Every parent wants what’s best for their baby’s health, but it’s surprisingly easy to overlook potential dental health issues. Because your baby doesn’t have teeth at first and will lose their baby teeth, you may assume that decisions you make now won’t affect your child’s overall dental health.
The truth is, you’re going to make some important decisions during this time in your child’s life that can affect their oral health, both immediately and in the future. Take a look at the answers to some important questions about baby and toddler dental health.
Will a Pacifier Make My Baby’s Teeth Crooked?
Whether to use a pacifier is an issue that is often controversial among parents, and there are arguments both for and against the practice. When it comes to the specific question of whether a pacifier will affect your child’s tooth alignment, the answer is that it won’t — at least at first.
Up until around the time your child turns two, the bones in their mouth and jaw are still developing. If pacifier use affects the shape or alignment of their jaw during this time, the issue will usually correct itself within about six months of taking the pacifier away.
However, around the age of two, bone development slows. Any change in mouth shape is more likely to be permanent and may need to be corrected later with orthodontic work. If you choose to use a pacifier for your baby, be prepared to stop pacifier use by age two.
The same logic applies to thumb-sucking, but pacifiers have the advantage of being removable.

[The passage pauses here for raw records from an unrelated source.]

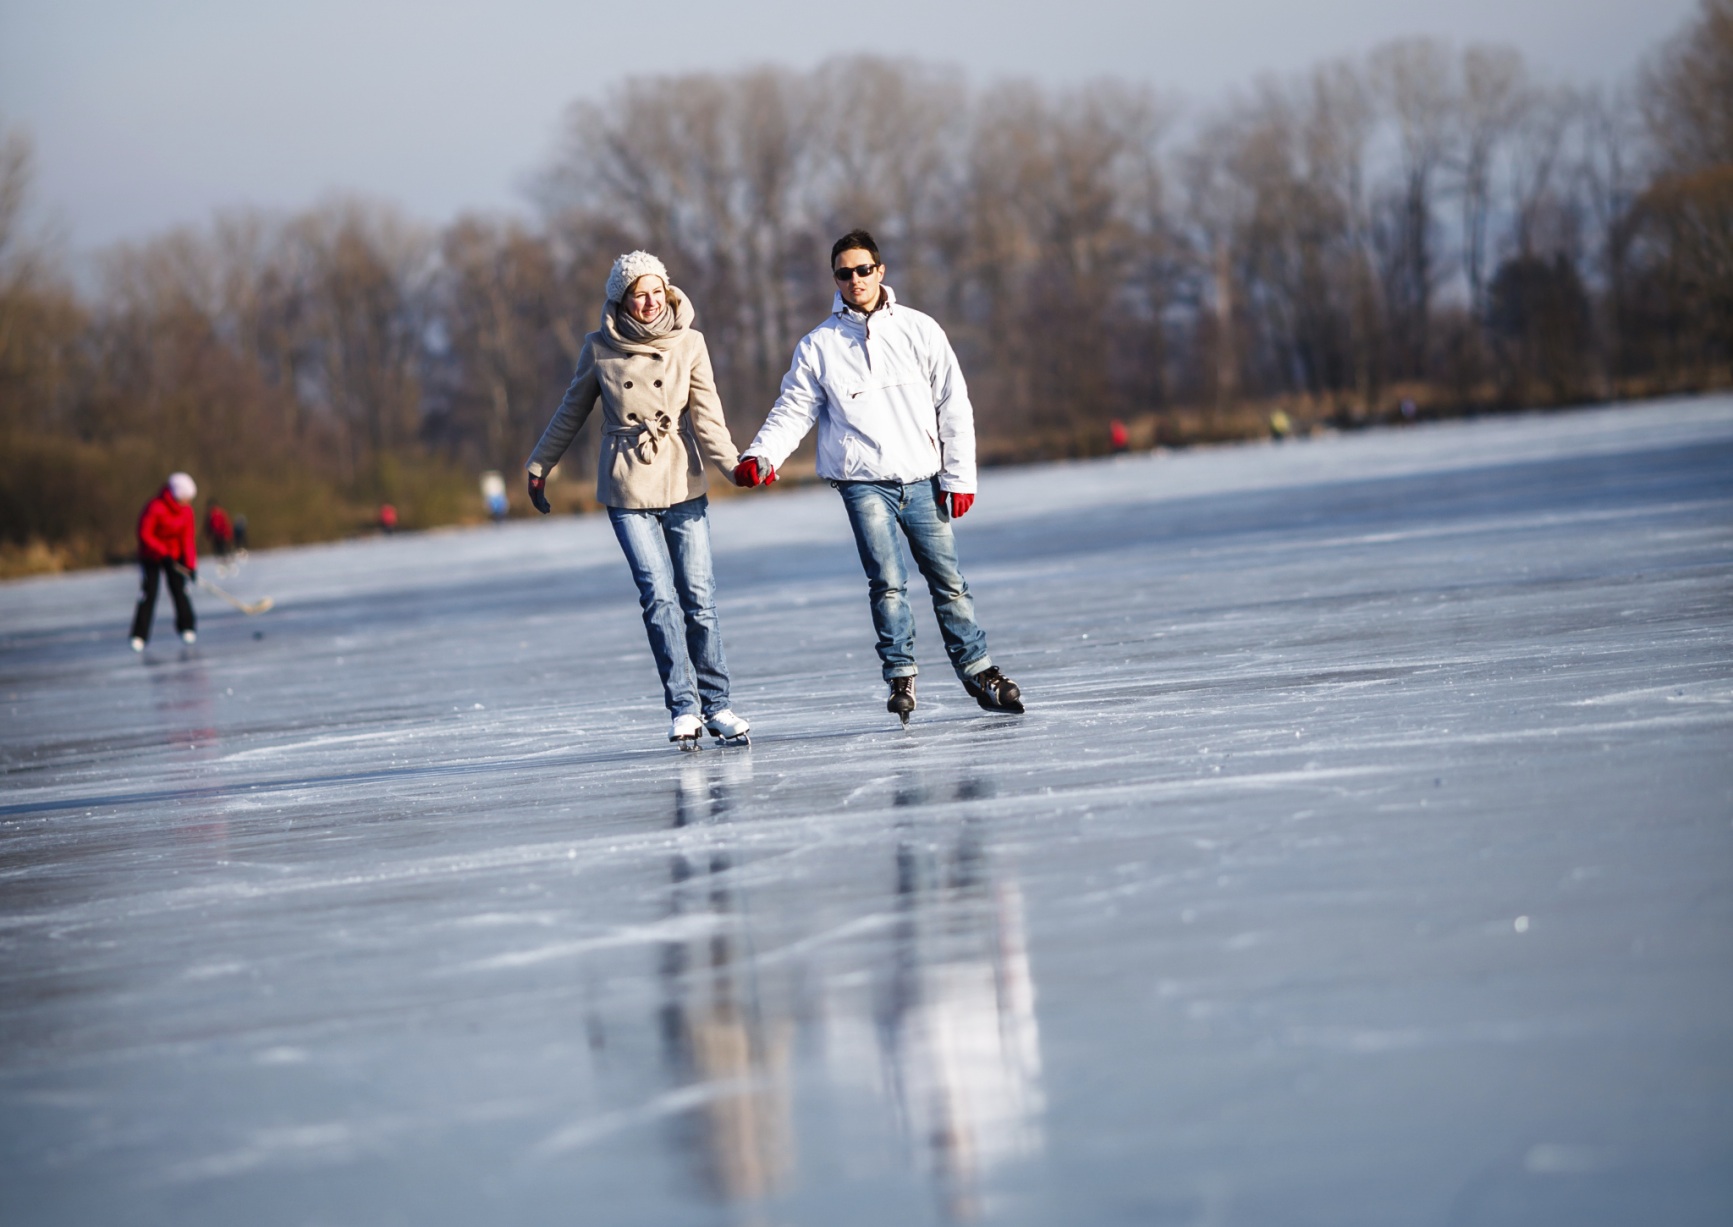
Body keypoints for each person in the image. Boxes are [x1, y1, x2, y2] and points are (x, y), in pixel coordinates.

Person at [734, 229, 1023, 723]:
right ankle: (901, 675)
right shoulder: (819, 345)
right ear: (835, 279)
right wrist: (762, 456)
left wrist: (960, 478)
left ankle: (979, 670)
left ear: (880, 271)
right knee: (887, 581)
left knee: (948, 581)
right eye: (844, 273)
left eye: (863, 269)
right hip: (862, 481)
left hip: (922, 477)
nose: (855, 280)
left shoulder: (919, 329)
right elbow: (794, 409)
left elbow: (954, 404)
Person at [525, 250, 752, 748]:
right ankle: (684, 708)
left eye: (655, 292)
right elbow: (570, 412)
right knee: (658, 597)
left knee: (700, 598)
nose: (648, 302)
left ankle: (718, 705)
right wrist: (540, 465)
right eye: (637, 294)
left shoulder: (690, 343)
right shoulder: (598, 348)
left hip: (682, 480)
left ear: (666, 292)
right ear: (621, 299)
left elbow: (708, 416)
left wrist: (735, 467)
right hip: (627, 484)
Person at [130, 472, 199, 650]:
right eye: (186, 497)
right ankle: (139, 635)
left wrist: (190, 566)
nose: (188, 502)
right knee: (149, 593)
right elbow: (144, 534)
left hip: (174, 556)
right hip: (151, 556)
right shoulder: (155, 507)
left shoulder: (187, 512)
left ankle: (187, 627)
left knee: (180, 589)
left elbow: (188, 539)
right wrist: (162, 553)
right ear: (177, 495)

If your baby needs to suck to self-soothe, pacifiers may be a better choice.
Pacifiers may also decrease the risk of SIDS (Sudden Infant Death Syndrome) because babies who use them don’t sleep as heavily and so are less likely to stop breathing. However, pacifier use is associated with a greater risk of ear infections. Parents should consider all these factors when deciding whether a pacifier is right for their baby.
Do Teething Rings Help?
Teething can be a great source of frustration for both parent and child, and it’s natural to want to find a way to relieve your child’s pain. Teething rings have been around for a long time. Your parents probably used them for you. But do they help?
The answer depends on the teething ring. Some do more harm than good. Stay away from rings that are meant to be frozen. Frozen teething rings are too hard for your child’s gums and can cause bruising. If you want to use cold to help numb your child’s gums, store the ring in the fridge for a little while instead.

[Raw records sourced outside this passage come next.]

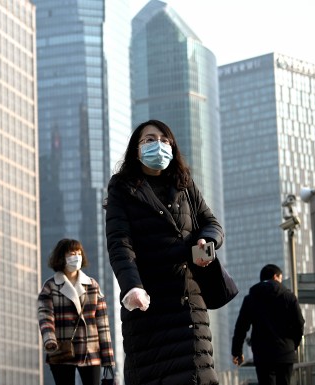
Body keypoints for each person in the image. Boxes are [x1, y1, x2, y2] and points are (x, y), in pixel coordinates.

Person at [105, 119, 224, 385]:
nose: (157, 145)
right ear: (136, 150)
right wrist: (132, 287)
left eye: (164, 140)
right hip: (147, 302)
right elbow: (119, 243)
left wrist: (206, 240)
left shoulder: (184, 183)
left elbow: (212, 224)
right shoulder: (122, 187)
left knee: (198, 375)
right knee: (155, 375)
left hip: (189, 299)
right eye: (148, 140)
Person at [37, 238, 115, 385]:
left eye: (79, 253)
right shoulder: (50, 286)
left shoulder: (92, 285)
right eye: (72, 253)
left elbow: (103, 325)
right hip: (61, 350)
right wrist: (49, 340)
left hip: (90, 350)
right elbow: (45, 316)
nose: (76, 257)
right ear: (61, 257)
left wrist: (108, 359)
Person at [231, 264, 305, 385]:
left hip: (262, 354)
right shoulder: (289, 297)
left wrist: (237, 352)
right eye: (281, 278)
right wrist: (293, 345)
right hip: (285, 353)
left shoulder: (251, 298)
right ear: (276, 277)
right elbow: (299, 323)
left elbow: (241, 327)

Liquid-filled teething rings are also dangerous. Your baby’s new teeth can be sharper than you might think. Your baby could accidentally puncture the ring, which puts them at risk of choking or ingesting liquid that could be contaminated. Skip the amber teething necklaces as well — not only is there no proof that they work, they can choking or strangulation hazard.
Instead, look for firm rubber teething rings that have no small pieces and are free of toxic chemicals like bisphenol A (also called BPA).
What Kind of Sippy Cup is Best?
When your child is ready to give up the bottle, a sippy cup is usually the next step. These come in a variety of shapes, sizes and styles, and you may be wondering which one is best for your child’s mouth development.
The answer, surprisingly, is that no sippy cup is best. The design of the cup causes the spout to push the tongue and teeth out of place, much like pacifiers and thumb-sucking can. Because children begin to use sippy cups around the time they should be giving up the pacifier or thumb, skip the sippy cup entirely or use it only for a very brief transition period — no more than a month.
Most toddlers don’t need a sippy cup at all — by the time children are ready to wean off the bottle, they can be taught to drink out of a regular cup without choking. If it’s easier for your child (and less messy for you), consider using a cup with a lid and straw.
Because your child is already accustomed to sucking, he or she may find it easier to drink out of a straw than directly out of a cup. Straws also have the added advantage of drawing the liquid to the back of the mouth, away from the teeth, which can help prevent sugar from juice or milk from settling on the teeth and causing cavities.
Remember that your baby should have their first visit with a pediatric dentist around the time they turn one. You should choose a pediatric dentist early, just as you would a pediatrician, so that you’ll have a dentist to call and ask any questions you might have about your baby’s dental health.